Grouping and Capturing

Parentheses () create capturing groups, allowing you to extract specific parts of a matched string.

const string = "My email is john.doe@example.com";
const pattern = /([a-zA-Z0-9._%+-]+)@([a-zA-Z0-9.-]+\.[a-zA-Z]{2,})/; // Matches email address and captures username and domain

const match = string.match(pattern);
console.log(match); // Output: ['john.doe@example.com', 'john.doe', 'example.com', index: 11, input: 'My email is john.doe@example.com', groups: undefined]
console.log(match[1]); // Output: john.doe (captured username)
console.log(match[2]); // Output: example.com (captured domain)

This example extracts the username and domain from an email address using capturing groups.

Escaping Special Characters

Special characters in regex have specific meanings. To match a literal special character, you need to escape it using a backslash \.

const string = "The price is \$10.";
const pattern = /\\\$10/; // Matches "\$10" literally

const match = string.match(pattern);
console.log(match); // Output: ['$10', index: 11, input: 'The price is $10.', groups: undefined]

Using test() and replace()

The test() method checks if a string matches a regex, returning true or false. The replace() method substitutes matched substrings with a new string.

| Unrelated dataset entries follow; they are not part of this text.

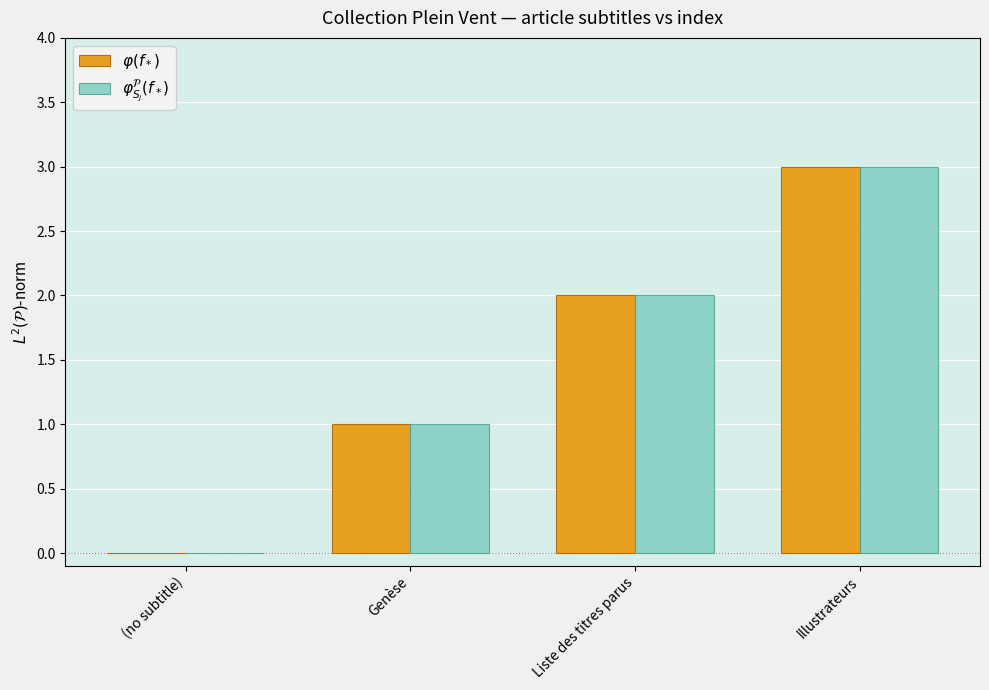

Is it true that $\varphi(f_*)$ equals 0 at (no subtitle)?

True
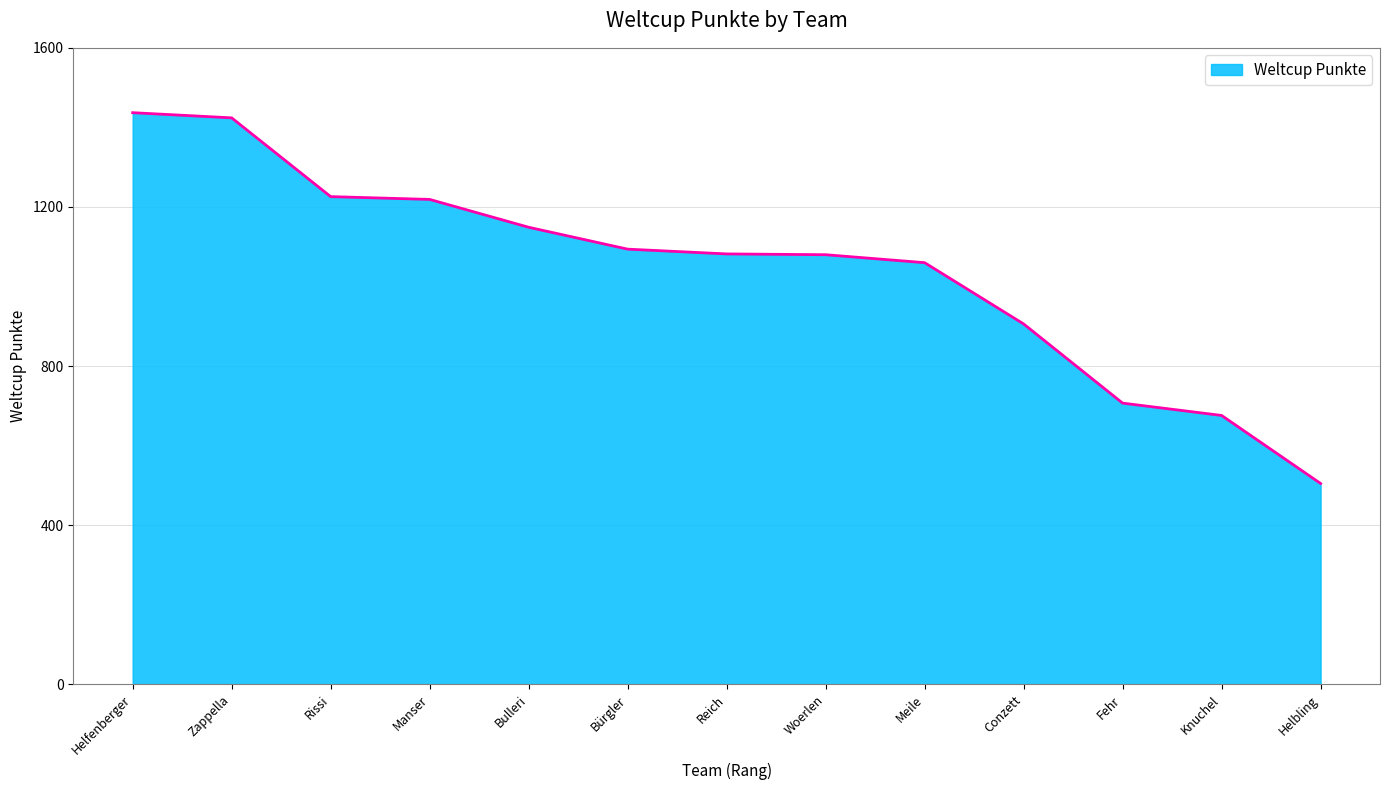

Approximately how many times larger is the value at Manser compared to Woerlen?

1.1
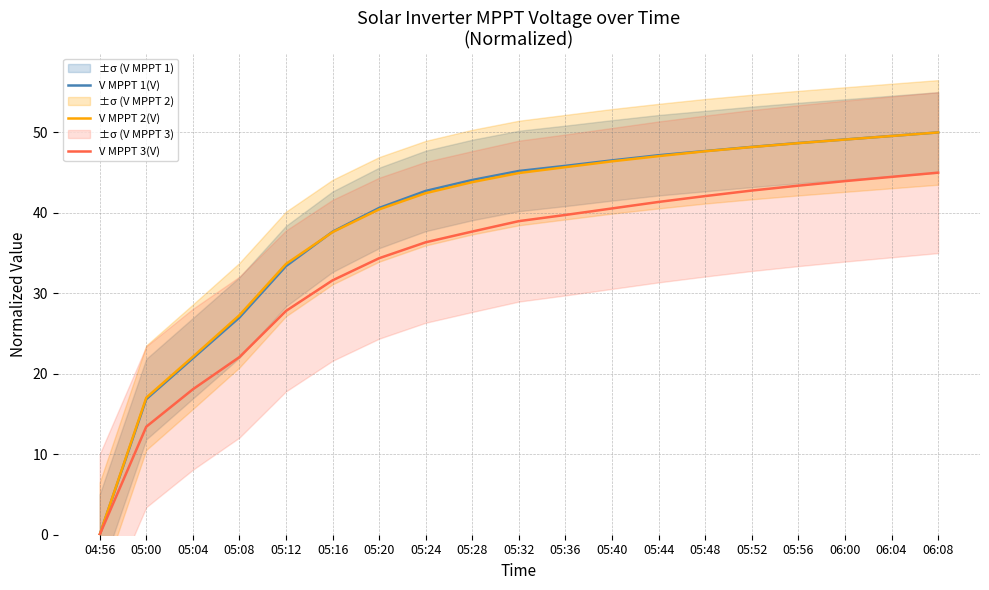

At which category does the chart reach its minimum across all series?

04:56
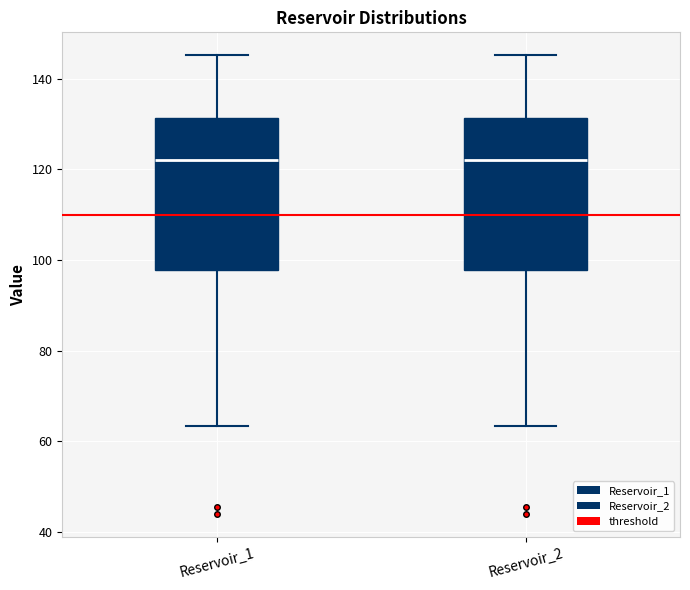

Reading left to right, transcribe this box plot: for each box, give where its median line is, the range the box spans, and where its two whiskers end, as read against the y-axis. The values are not printed on the chart, so give them approximately, as read against the axis.

Reservoir_1: median 122, box 98 to 132, whiskers 64 to 146
Reservoir_2: median 122, box 98 to 132, whiskers 64 to 146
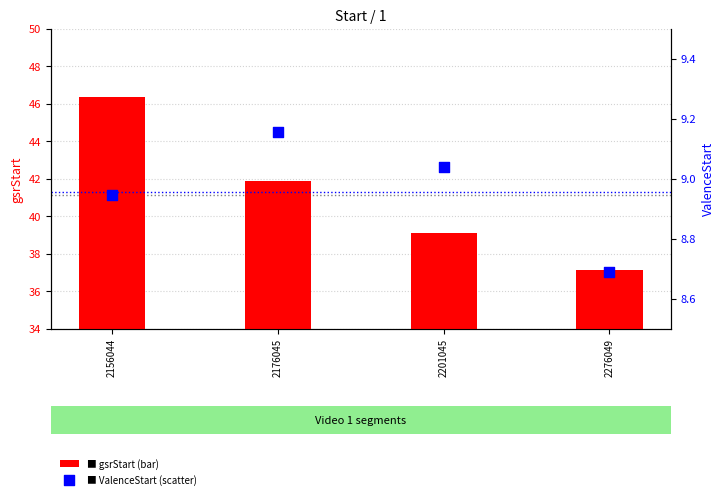

At how many categories does at least one series exceed 16?

4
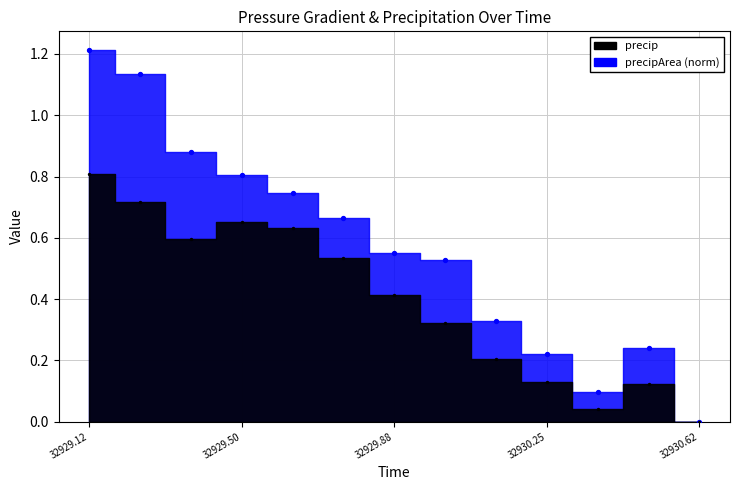

Which series has the largest total across all categories?

precipArea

const string = "Hello World!";
const pattern = /World/;
const result = pattern.test(string); //true
console.log(result);


const string2 = "This is a test string.";
const pattern2 = /test/gi;
const newString = string2.replace(pattern2,"replaced");
console.log(newString); //Output: This is a replaced string.

This post has covered the fundamentals of regular expressions in JavaScript. Further exploration into more advanced features like lookarounds and backreferences will even more improve your regex skills.